Ze krijgen schrammen, beten en snijwonden en toch lijken ze geen infecties te krijgen
Wayne Boardman, Zoological Society of London
|
Nijlpaarden eten ’s nachts zoveel mogelijk vegetatie als ze kunnen, wanneer ze zijn afgeschermd van de verzengende hitte en de zon. Bij zonsopgang trekken ze zich terug in het water en brengen hun dagen door met rusten, kibbelen en, het belangrijkste, verteren.
“Nijlpaarden zijn in feite gistingsvaten,” vertelde Wayne Boardman, hoofd van de veterinaire dienst van de Zoological Society of London, UK, aan BBC News Online. “Ze zijn aangepast aan het eten van voedsel van slechte kwaliteit, maar om daar voeding uit te kunnen halen, moeten ze gedurende lange perioden kunnen eten.”
Omdat het voor nijlpaarden zo belangrijk is om veel te eten, moeten ze zich van tijd tot tijd in de zon wagen, om bij te komen van hun nachtelijke eetbuien.
Maar een traditionele zonnebrandcrème – zoals bont – is niet praktisch als je de helft van je tijd onder water doorbrengt.
Evolutie’s antwoord
Het antwoord dat de evolutie bedacht was een anti-UV afscheiding, die eerst kleurloos is, dan rood, en uiteindelijk bruin als het pigment polymeriseert.
De zonwerende eigenschap van het zweet werd voor het eerst vermoed omdat albino nijlpaarden vaak worden waargenomen – en ze lijken gezond,” vertelde Kimiko Hashimoto van Kyoto aan BBC News Online.
Dit natuurlijke huidverzorgingsproduct beschermt het nijlpaard niet alleen tegen de zon, het reguleert ook de temperatuur en ontmoedigt de groei van bacteriën.
KEN HET HIPPOPOTAMUS
Grootte: 1.3m schouderhoogte
Massa: 1600-3200kg
Lifespan: 45 jaar
Dieet: herbivoor
Predators: Krokodillen en leeuwen
|
Professor Hashimoto en zijn collega’s hebben monsters van het zweet van nijlpaarden verzameld en onderzocht, om te zien wat het zo bijzonder maakt.

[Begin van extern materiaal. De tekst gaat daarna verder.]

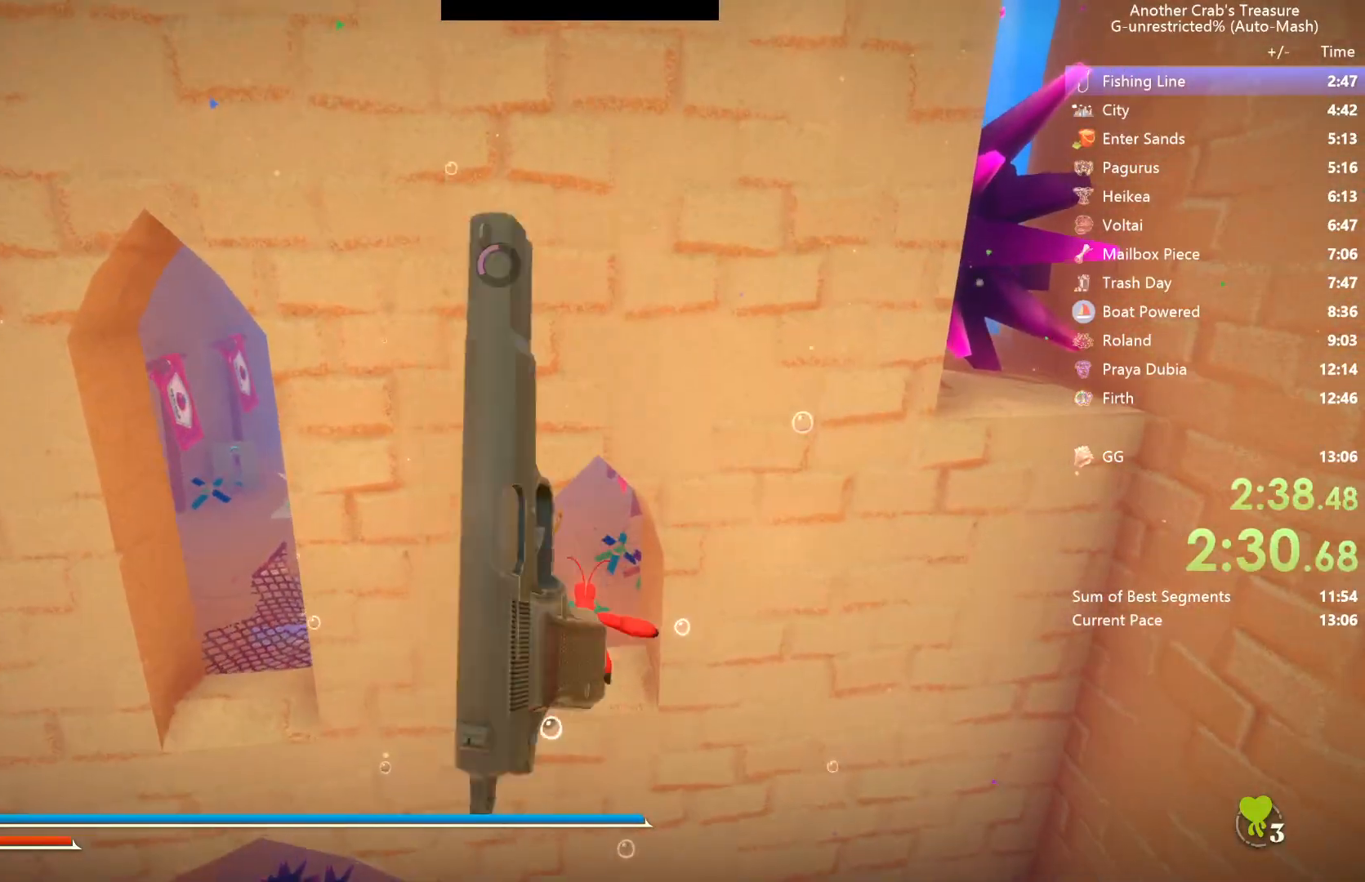
{"buttons": ["A"], "left_stick": "up", "right_stick": "center", "events": [[33, "A", "down"]]}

Ze ontdekten dat het uit twee pigmenten bestaat: een rode, die “hipposudorinezuur” wordt genoemd, en een andere oranje, die “norhipposudorinezuur” wordt genoemd.
De wetenschappers denken dat deze twee stoffen worden geproduceerd uit een metaboliet van aminozuren (de bouwstenen van eiwitten).
Beide pigmenten werken als zonblok en het rode, ontdekten ze, is een bijzonder goed antibioticum.
In concentraties lager dan die welke op de huid van het nijlpaard worden aangetroffen, kan het de groei van twee soorten ziekteverwekkende bacteriën remmen. Dit is nuttig voor nijlpaarden, want het zijn vreselijke vechters.
“Nijlpaarden zijn altijd aan het vechten,” zei de heer Boardman. “Je ziet ze in het wild en ze hebben overal wonden.”
Het is dus misschien geen wonder dat de evolutie ze een handig antisepticum heeft gegeven.
De heer Boardman voegde daaraan toe: “Ze krijgen schrammen, beten en snijwonden en toch lijken ze geen infecties te krijgen.”